Im französischen Body-Horror Sanguine beginnt eine junge Assistenzärztin unter dem Druck ihrer Arbeit auf unerklärliche Weise zu bluten. AnyMart verwandelt einen japanischen Supermarkt in eine Splatter-Satire über Arbeitsdisziplin und Kapitalismus. Selbst zwischen Leichen und eskalierenden Regalreihen erledigen die Angestellten offenbar weiterhin pflichtbewusst ihre Aufgaben. Der Kunde ist schließlich König, auch wenn er bereits in Gang vier liegt.
Ungewöhnlich für das Festival ist Hex, ein Dokumentarfilm über die norwegische Black-Metal-Band Witch Club Satan. Drei Frauen beschließen darin, innerhalb weniger Jahre Musikerinnen und Hexen zu werden, obwohl sie zunächst kein Instrument beherrschen.
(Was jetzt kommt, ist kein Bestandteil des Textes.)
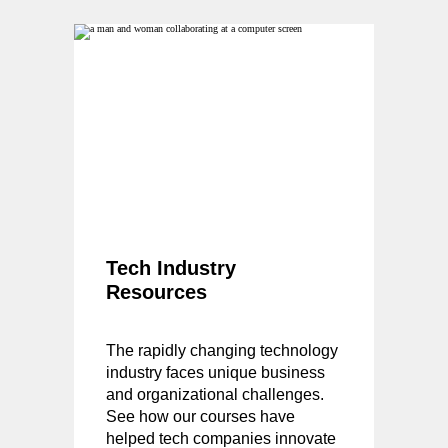
Tech Industry
Resources
The rapidly changing technology
industry faces unique business
and organizational challenges.
See how our courses have
helped tech companies innovate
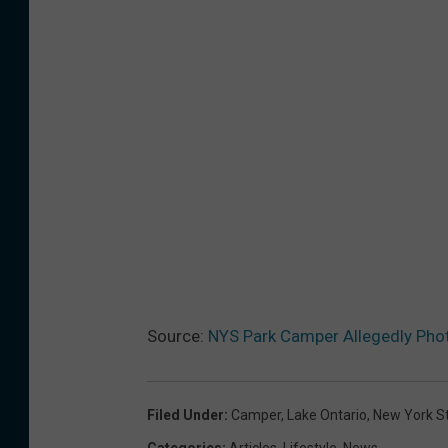
Source:
NYS Park Camper Allegedly Pho
Filed Under
:
Camper
,
Lake Ontario
,
New York S
Categories
:
Articles
,
Lifestyle
,
News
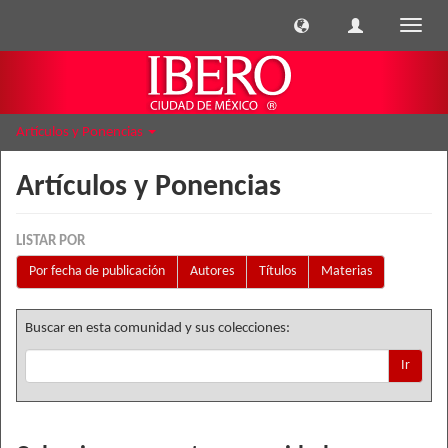
Cambi
naveg
Artículos y Ponencias
Artículos y Ponencias
LISTAR POR
Por fecha de publicación
Autores
Títulos
Materias
Buscar en esta comunidad y sus colecciones:
Ir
Carolina Caroline ergänzt das Paket mit einer modernen Bonnie-und-Clyde-Geschichte um Betrug, Liebe und eine stetig wachsende kriminelle Karriere.
🎞️ Das Festival öffnet sechs neue Türen
Die neuen Titel zeigen erneut, wie weit das Fantasy Filmfest seinen Begriff des fantastischen Kinos fasst. Neben klassischer Geisterfantasy stehen Body-Horror, indigene Mythologie, Splatter-Satire, Musikdokumentation und ein Gangsterdrama, das den Genrerand bereits energisch überschreitet.
Im Zentrum dieses Pakets steht dennoch A Chinese Ghost Story. Nicht nur, weil der Film älter und bekannter ist als die übrigen Titel. Er erinnert daran, wie grenzenlos Fantasykino wirken kann, wenn Romantik, Horror, Komik und Schwertkampf nicht sorgfältig voneinander getrennt werden.
Der Baumdämon ist also zurück. Diesmal in 4K und damit vermutlich scharf genug, um auch aus der letzten Kinoreihe zu erkennen, dass eine Übernachtung in diesem Tempel weiterhin keine vernünftige Idee ist.